In un piccolo comune andaluso, un ragazzo di 15 anni ha fatto causa alla madre poiché, poco tempo prima, gli aveva sequestrato il suo telefono. Trascorreva troppe ore davanti allo smartphone, sottraendo del tempo prezioso allo studio e ad altre attività culturali e sociali. Una sera, infatti, non voleva smettere di giocare col suo telefono e così la madre si è trovata costretta a confiscarglielo anche perché avrebbe dovuto studiare per un esame importante. Il giovane, per fargliela pagare, si è rivolto al giudice accusandola di maltrattamenti domestici: la pena richiesta dall’accusa era addirittura di 9 mesi di reclusione.
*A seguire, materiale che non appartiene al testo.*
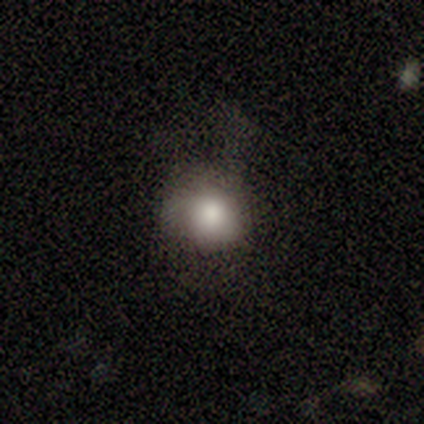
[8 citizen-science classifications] A smooth galaxy with no disk features (100%) that is round (88%). Merging: none (75%).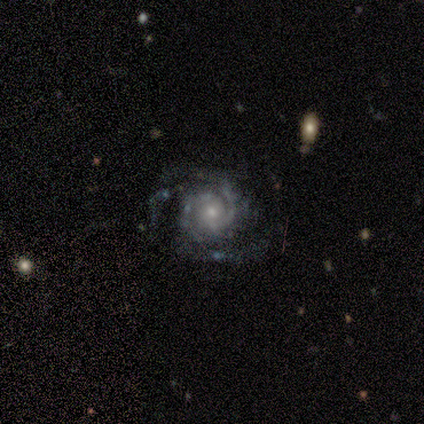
Overall: featured or disk (100%). Edge-on disk: no (80%). Bar: no (50%; strong 25%). Spiral arms: yes (100%). Spiral arm count: 2 (75%). Spiral winding: tight (50%; medium 25%). Bulge size: moderate (50%, tied with small). Merging: none (60%; minor disturbance 20%).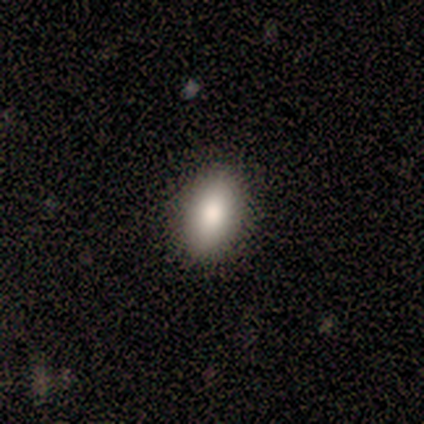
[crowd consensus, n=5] This appears to be a smooth galaxy with no disk features (100%) that is in between round and cigar-shaped (100%). Merging: none (80%).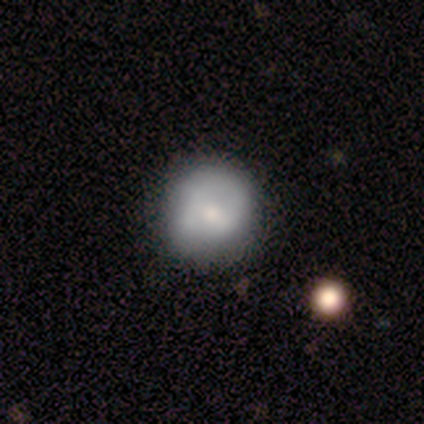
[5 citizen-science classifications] smooth_or_featured: smooth (p=0.60) [alt: featured or disk p=0.20]
how_rounded: round (p=1.00)
merging: none (p=0.75) [alt: minor disturbance p=0.25]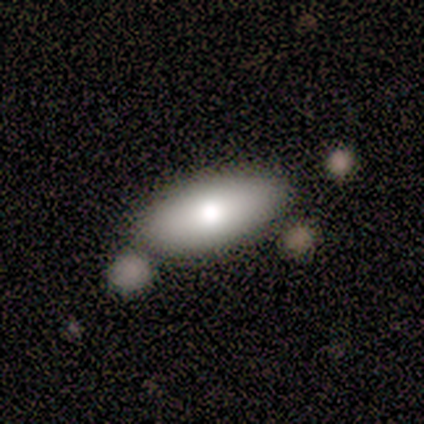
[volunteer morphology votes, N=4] Smooth or featured? 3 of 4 (75%) said smooth. How rounded? 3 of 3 (100%) said in between. Merging? 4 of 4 (100%) said none.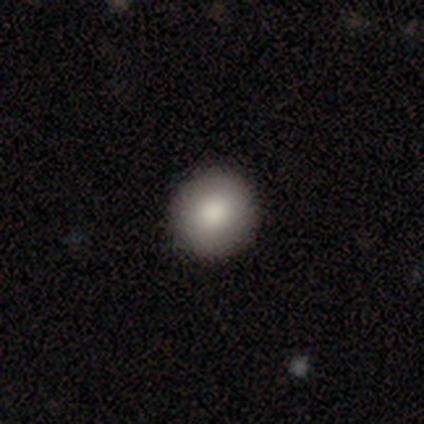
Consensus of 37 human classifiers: This is clearly a smooth galaxy (81%). How rounded: clearly round (93%). Merging: clearly none (97%).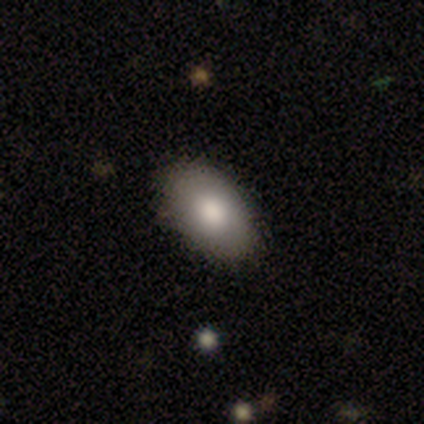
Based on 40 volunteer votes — Smooth or featured? smooth (70%)
How rounded? in between (89%)
Merging? none (85%)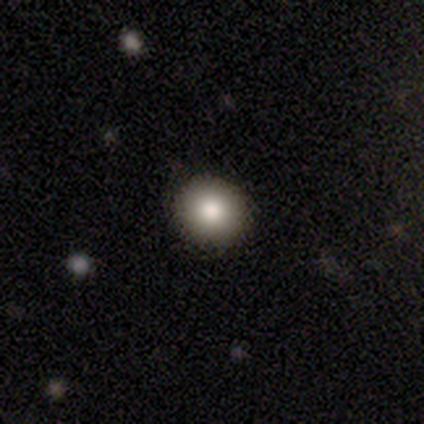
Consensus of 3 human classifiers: This appears to be a smooth galaxy with no disk features (67%) that is round (100%). Merging: none (67%).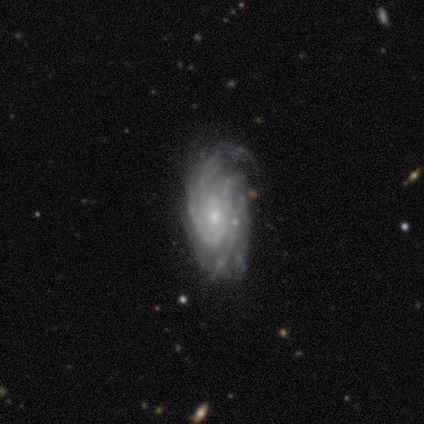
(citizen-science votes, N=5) Morphology: type=featured or disk (80%); edge-on=no (100%); bar=no (100%); spiral arms=yes (100%); winding=tight (75%); arm count=more than 4 (50%); bulge=small (75%); merging=minor disturbance (75%).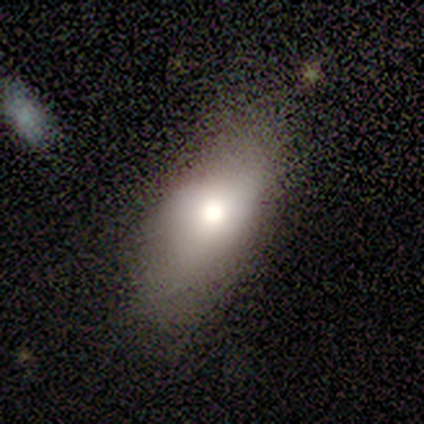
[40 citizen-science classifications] Volunteers were most divided on "merging": none: 59%, major disturbance: 22%, minor disturbance: 19%, merger: 0%. More confident: how rounded — in between (94%); smooth or featured — smooth (78%).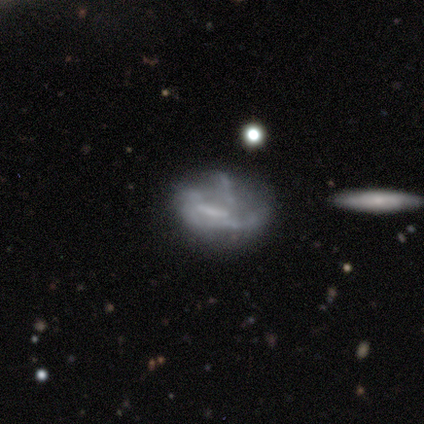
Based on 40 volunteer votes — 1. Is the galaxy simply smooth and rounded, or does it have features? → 80% featured or disk, 10% smooth, 10% star or artifact.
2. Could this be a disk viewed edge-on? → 100% no, 0% yes.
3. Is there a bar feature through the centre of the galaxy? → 62% no, 22% weak, 16% strong.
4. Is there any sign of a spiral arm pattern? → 66% no, 34% yes.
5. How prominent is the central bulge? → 56% none, 19% small, 16% large, 6% moderate, 3% dominant.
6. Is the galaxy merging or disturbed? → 53% none, 25% minor disturbance, 17% major disturbance, 6% merger.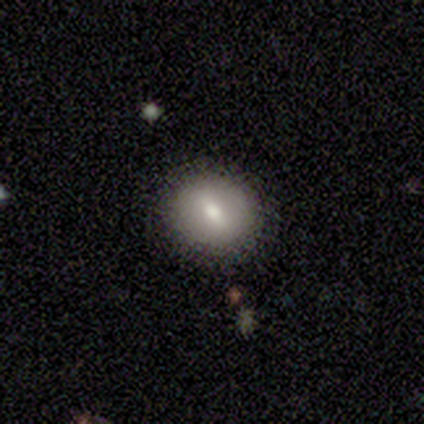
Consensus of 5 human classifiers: smooth 100%, featured or disk 0%, star or artifact 0%. Down the decision tree: how rounded — round (80%); merging — none (100%).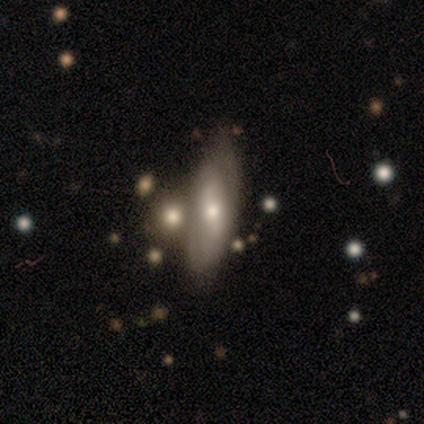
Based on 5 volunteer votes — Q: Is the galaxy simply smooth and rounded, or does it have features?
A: featured or disk — 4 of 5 (80%).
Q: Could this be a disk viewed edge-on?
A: no — 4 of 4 (100%).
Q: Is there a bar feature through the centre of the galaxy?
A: weak — 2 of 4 (50%).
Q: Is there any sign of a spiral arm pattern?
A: yes — 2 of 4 (50%, tied with no).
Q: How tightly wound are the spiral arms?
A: tight — 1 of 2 (50%, tied with medium).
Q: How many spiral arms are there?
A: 2 — 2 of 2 (100%).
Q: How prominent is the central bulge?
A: moderate — 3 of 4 (75%).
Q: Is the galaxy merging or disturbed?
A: none — 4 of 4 (100%).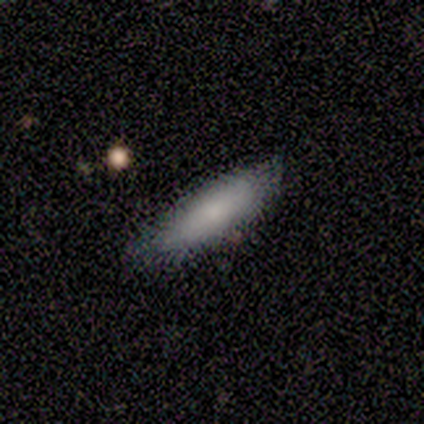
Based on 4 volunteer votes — Smooth or featured?
  - smooth: 50% * (tied)
  - featured or disk: 50% * (tied)
  - star or artifact: 0%
How rounded?
  - cigar-shaped: 100% *
  - round: 0%
  - in between: 0%
Merging?
  - none: 100% *
  - minor disturbance: 0%
  - major disturbance: 0%
  - merger: 0%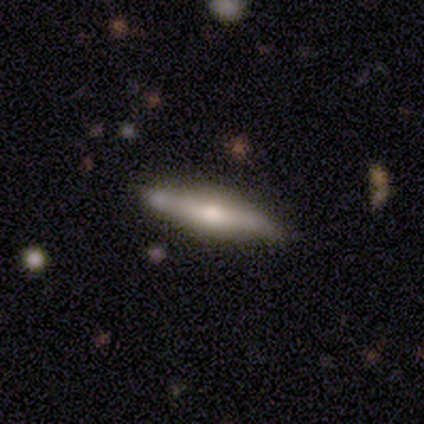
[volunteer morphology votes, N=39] Smooth or featured: featured or disk — 56% (smooth — 36%)
Edge-on disk: yes — 86% (no — 14%)
Edge-on bulge: rounded — 79% (boxy — 16%)
Merging: none — 58% (minor disturbance — 39%)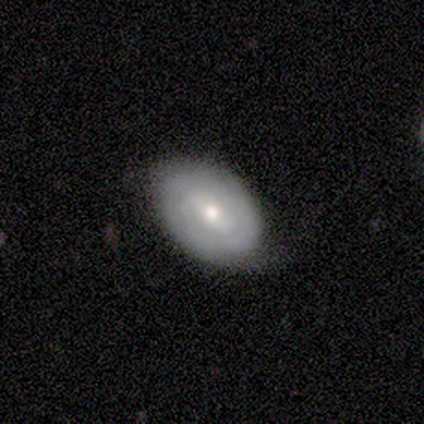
Volunteers were most divided on "bulge size" (2-way tie): moderate: 50%, small: 50%, dominant: 0%, large: 0%, none: 0%. More confident: edge-on disk — no (100%); smooth or featured — featured or disk (80%); merging — none (80%); spiral arms — no (75%); bar — weak (50%).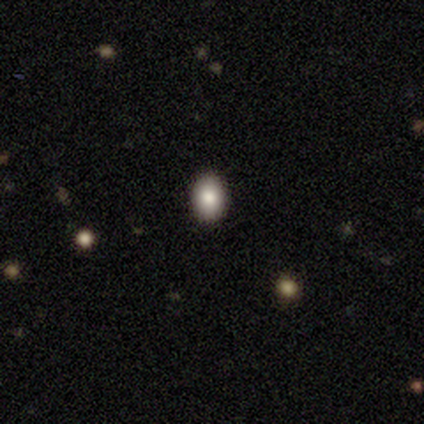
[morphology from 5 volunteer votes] This appears to be a smooth galaxy with no disk features (80%) that is round (50%, tied with in between). Merging: none (100%).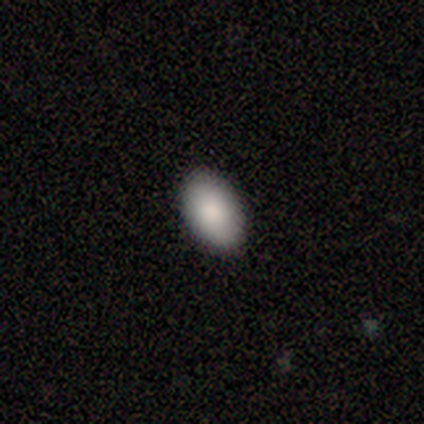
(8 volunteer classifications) Smooth or featured? 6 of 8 (75%) said smooth. How rounded? 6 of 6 (100%) said in between. Merging? 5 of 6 (83%) said none.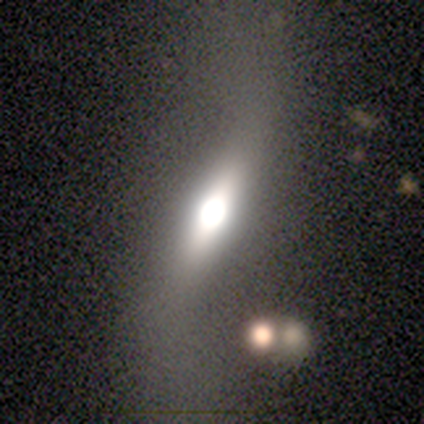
Smooth or featured? 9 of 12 (75%) said featured or disk. Edge-on disk? 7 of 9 (78%) said yes. Edge-on bulge? 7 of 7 (100%) said rounded. Merging? 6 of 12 (50%) said none.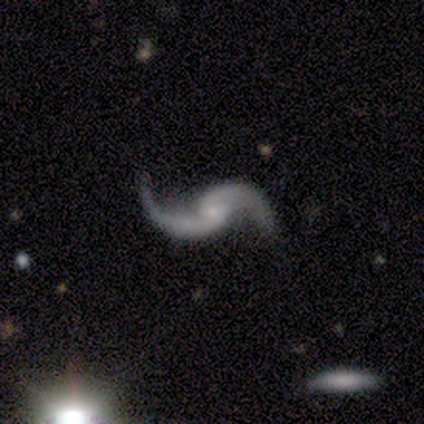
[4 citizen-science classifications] This appears to be a featured or disk galaxy (100%) with no bar (75%), 2 (100%) loose (100%) spiral arms (50%, tied with no) and a small central bulge (50%). Merging: none (50%).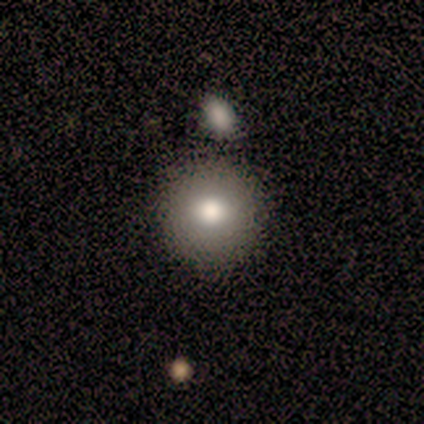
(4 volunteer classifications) A smooth galaxy with no disk features (100%) that is round (100%).

Vote fractions:
- Smooth or featured? smooth: 100% / featured or disk: 0% / star or artifact: 0%
- How rounded? round: 100% / in between: 0% / cigar-shaped: 0%
- Merging? none: 50% / minor disturbance: 25% / merger: 25% / major disturbance: 0%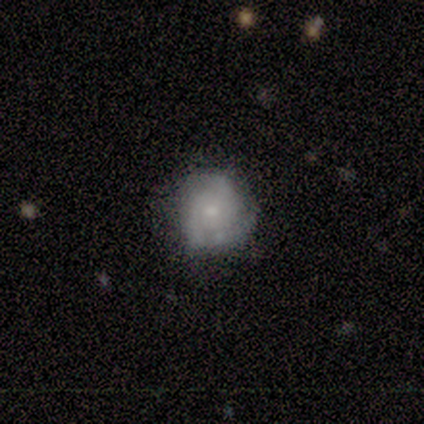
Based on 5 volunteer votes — Q: Smooth or featured?
A: featured or disk (60%); runner-up: smooth (40%)
Q: Edge-on disk?
A: no (100%)
Q: Bar?
A: no (67%); runner-up: weak (33%)
Q: Spiral arms?
A: yes (100%)
Q: Spiral winding?
A: tight (33%); tied with: medium (33%); loose (33%)
Q: Spiral arm count?
A: can't tell (67%); runner-up: 2 (33%)
Q: Bulge size?
A: small (67%); runner-up: moderate (33%)
Q: Merging?
A: none (60%); runner-up: minor disturbance (40%)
Il giovane giocava troppe ore col telefono

Poi, però, è intervenuta la Corte che ha difeso, senza mezzi termini, la madre elogiandone il suo operato e spiegando che togliere il telefono al proprio figlio rientra nell’educazione, nei diritti e nei doveri di ogni genitore. Nessun maltrattamento, nessun comportamento eccessivo. La donna ha fatto bene e aveva tutte le facoltà per farlo.

Il giudice: il telefono può essere sequestrato al proprio figlio

Quello che più stupisce, però, è la reazione del 15enne che, per tutelare un suo presunto diritto, trova il coraggio di rivolgersi ad un giudice rischiando di rovinare persino la vita della propria madre, facendola condannare a 9 mesi di reclusione.